## Work instructions
Set down every entry exactly as given. Pictures are to be left out.
--------------------------------
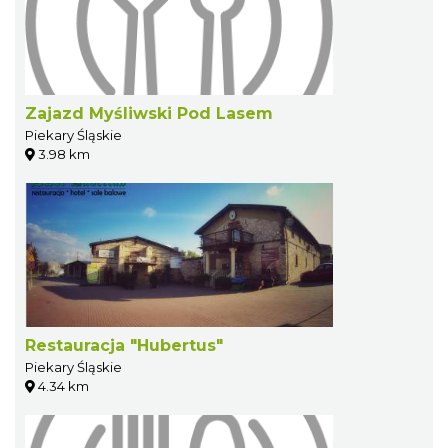
Zajazd Myśliwski Pod Lasem
Piekary Śląskie
3.98 km
Restauracja "Hubertus"
Piekary Śląskie
4.34 km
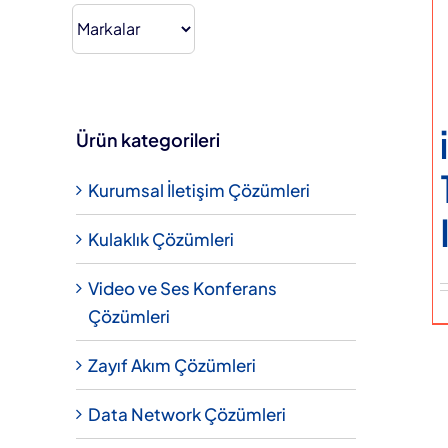
fiyat.
Hakkımızda
Teklif Alın
Ürün kategorileri
Kurumsal İletişim Çözümleri
Kulaklık Çözümleri
Video ve Ses Konferans
Çözümleri
Zayıf Akım Çözümleri
Data Network Çözümleri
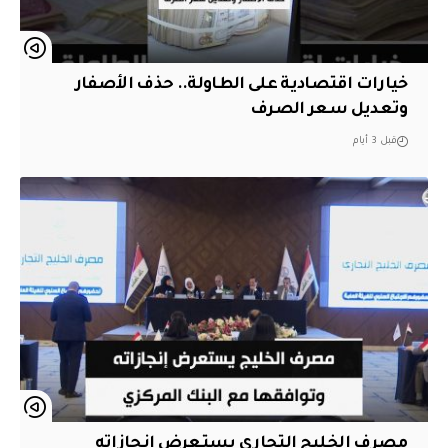
خيارات اقتصادية على الطاولة.. حذف الأصفار
وتعديل سعر الصرف
قبل 3 أيام
مصرف الخليج التجاري يستعرض إنجازاته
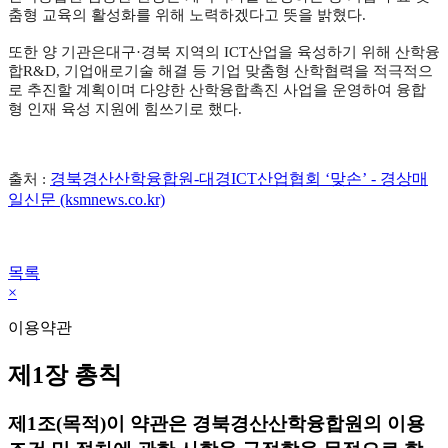
춤형 교육의 활성화를 위해 노력하겠다고 뜻을 밝혔다.
또한 양 기관은대구·경북 지역의 ICT산업을 육성하기 위해 산학융
합R&D, 기업애로기술 해결 등 기업 맞춤형 산학협력을 적극적으
로 추진할 계획이며 다양한 산학융합촉진 사업을 운영하여 융합
형 인재 육성 지원에 힘쓰기로 했다.
경북경산산학융합원-대경ICT산업협회 ‘맞손’ - 경상매
출처 :
일신문 (ksmnews.co.kr)
목록
×
이용약관
제1장 총칙
제1조(목적)
이 약관은 경북경산산학융합원의 이용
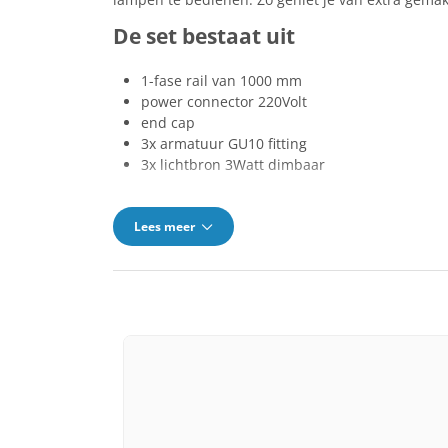
De set bestaat uit
1-fase rail van 1000 mm
power connector 220Volt
end cap
3x armatuur GU10 fitting
3x lichtbron 3Watt dimbaar
Lees meer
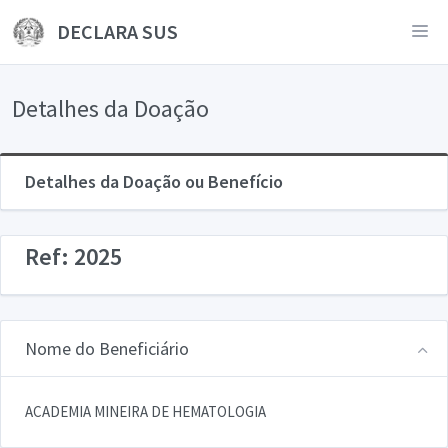
DECLARA SUS
Detalhes da Doação
Detalhes da Doação ou Benefício
Ref: 2025
Nome do Beneficiário
ACADEMIA MINEIRA DE HEMATOLOGIA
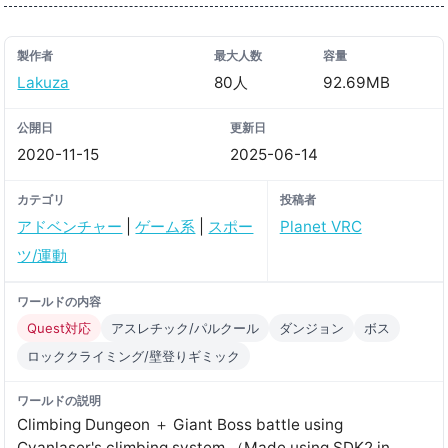
製作者
最大人数
容量
Lakuza
80人
92.69MB
公開日
更新日
2020-11-15
2025-06-14
カテゴリ
投稿者
アドベンチャー
|
ゲーム系
|
スポー
Planet VRC
ツ/運動
ワールドの内容
Quest対応
アスレチック/パルクール
ダンジョン
ボス
ロッククライミング/壁登りギミック
ワールドの説明
Climbing Dungeon ＋ Giant Boss battle using
Cyanlaser's climbing system （Made using SDK2 in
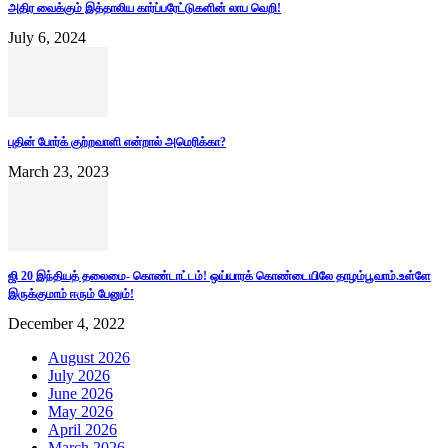
அதிர வைக்கும் இத்தாலிய கார்ப்பரேட்டுகளின் லாப வெறி!
July 6, 2024
புதின் போர்க் குற்றவாளி என்றால் அமெரிக்கா?
March 23, 2023
ஜி 20 இந்தியத் தலைமை- கொண்டாட்டம்! ஒய்யாரக் கொண்டையிலே தாழம்பூவாம்.உள்ளே
இருக்குமாம் ஈரும் பேனும்!
December 4, 2022
August 2026
July 2026
June 2026
May 2026
April 2026
March 2026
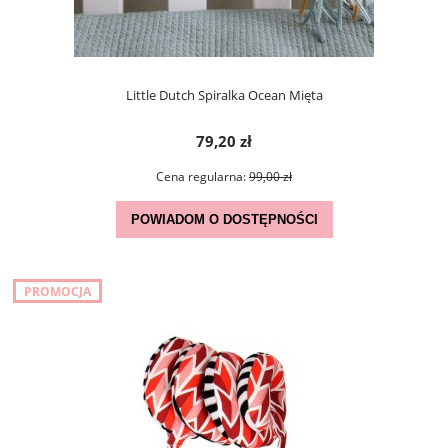
Little Dutch Spiralka Ocean Mięta
79,20 zł
Cena regularna:
99,00 zł
POWIADOM O DOSTĘPNOŚCI
PROMOCJA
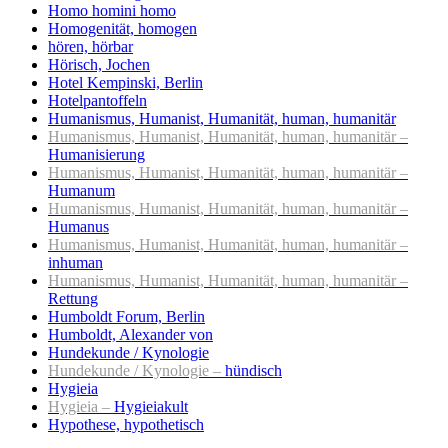
Homo homini homo
Homogenität, homogen
hören, hörbar
Hörisch, Jochen
Hotel Kempinski, Berlin
Hotelpantoffeln
Humanismus, Humanist, Humanität, human, humanitär
Humanismus, Humanist, Humanität, human, humanitär –
Humanisierung
Humanismus, Humanist, Humanität, human, humanitär –
Humanum
Humanismus, Humanist, Humanität, human, humanitär –
Humanus
Humanismus, Humanist, Humanität, human, humanitär –
inhuman
Humanismus, Humanist, Humanität, human, humanitär –
Rettung
Humboldt Forum, Berlin
Humboldt, Alexander von
Hundekunde / Kynologie
Hundekunde / Kynologie –
hündisch
Hygieia
Hygieia –
Hygieiakult
Hypothese, hypothetisch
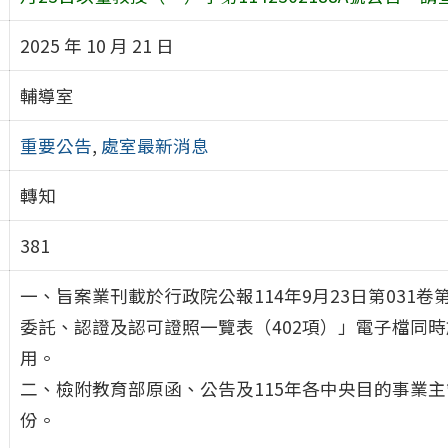
2025 年 10 月 21 日
輔導室
重要公告
,
處室最新消息
轉知
381
一、旨案業刊載於行政院公報114年9月23日第031卷
委託、認證及認可證照一覽表（402項）」電子檔同
用。
二、檢附教育部原函、公告及115年各中央目的事業
份。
--------------------------------
## Response below
Zajazd Myśliwski Pod Lasem
Piekary Śląskie
3.98 km
Restauracja "Hubertus"
Piekary Śląskie
4.34 km
fiyat.
Hakkımızda
Teklif Alın
Ürün kategorileri
Kurumsal İletişim Çözümleri
Kulaklık Çözümleri
Video ve Ses Konferans
Çözümleri
Zayıf Akım Çözümleri
Data Network Çözümleri
خيارات اقتصادية على الطاولة.. حذف الأصفار
وتعديل سعر الصرف
قبل 3 أيام
مصرف الخليج التجاري يستعرض إنجازاته
춤형 교육의 활성화를 위해 노력하겠다고 뜻을 밝혔다.
또한 양 기관은대구·경북 지역의 ICT산업을 육성하기 위해 산학융
합R&D, 기업애로기술 해결 등 기업 맞춤형 산학협력을 적극적으
로 추진할 계획이며 다양한 산학융합촉진 사업을 운영하여 융합
형 인재 육성 지원에 힘쓰기로 했다.
경북경산산학융합원-대경ICT산업협회 ‘맞손’ - 경상매
출처 :
일신문 (ksmnews.co.kr)
목록
×
이용약관
제1장 총칙
제1조(목적)
이 약관은 경북경산산학융합원의 이용
De set bestaat uit
1-fase rail van 1000 mm
power connector 220Volt
end cap
3x armatuur GU10 fitting
3x lichtbron 3Watt dimbaar
Lees meer
DECLARA SUS
Detalhes da Doação
Detalhes da Doação ou Benefício
Ref: 2025
Nome do Beneficiário
ACADEMIA MINEIRA DE HEMATOLOGIA
製作者
最大人数
容量
Lakuza
80人
92.69MB
公開日
更新日
2020-11-15
2025-06-14
カテゴリ
投稿者
アドベンチャー
|
ゲーム系
|
スポー
Planet VRC
ツ/運動
ワールドの内容
Quest対応
アスレチック/パルクール
ダンジョン
ボス
ロッククライミング/壁登りギミック
ワールドの説明
Climbing Dungeon ＋ Giant Boss battle using
Cyanlaser's climbing system （Made using SDK2 in
அதிர வைக்கும் இத்தாலிய கார்ப்பரேட்டுகளின் லாப வெறி!
July 6, 2024
புதின் போர்க் குற்றவாளி என்றால் அமெரிக்கா?
March 23, 2023
ஜி 20 இந்தியத் தலைமை- கொண்டாட்டம்! ஒய்யாரக் கொண்டையிலே தாழம்பூவாம்.உள்ளே
இருக்குமாம் ஈரும் பேனும்!
December 4, 2022
August 2026
July 2026
June 2026
May 2026
April 2026
March 2026
Little Dutch Spiralka Ocean Mięta
79,20 zł
Cena regularna:
99,00 zł
POWIADOM O DOSTĘPNOŚCI
PROMOCJA
Homo homini homo
Homogenität, homogen
hören, hörbar
Hörisch, Jochen
Hotel Kempinski, Berlin
Hotelpantoffeln
Humanismus, Humanist, Humanität, human, humanitär
Humanismus, Humanist, Humanität, human, humanitär –
Humanisierung
Humanismus, Humanist, Humanität, human, humanitär –
Humanum
Humanismus, Humanist, Humanität, human, humanitär –
Humanus
Humanismus, Humanist, Humanität, human, humanitär –
inhuman
Humanismus, Humanist, Humanität, human, humanitär –
Rettung
Humboldt Forum, Berlin
Humboldt, Alexander von
Hundekunde / Kynologie
Hundekunde / Kynologie –
hündisch
Hygieia
Hygieia –
Hygieiakult
Hypothese, hypothetisch
2025 年 10 月 21 日
輔導室
重要公告
,
處室最新消息
轉知
381
一、旨案業刊載於行政院公報114年9月23日第031卷
委託、認證及認可證照一覽表（402項）」電子檔同
用。
二、檢附教育部原函、公告及115年各中央目的事業
份。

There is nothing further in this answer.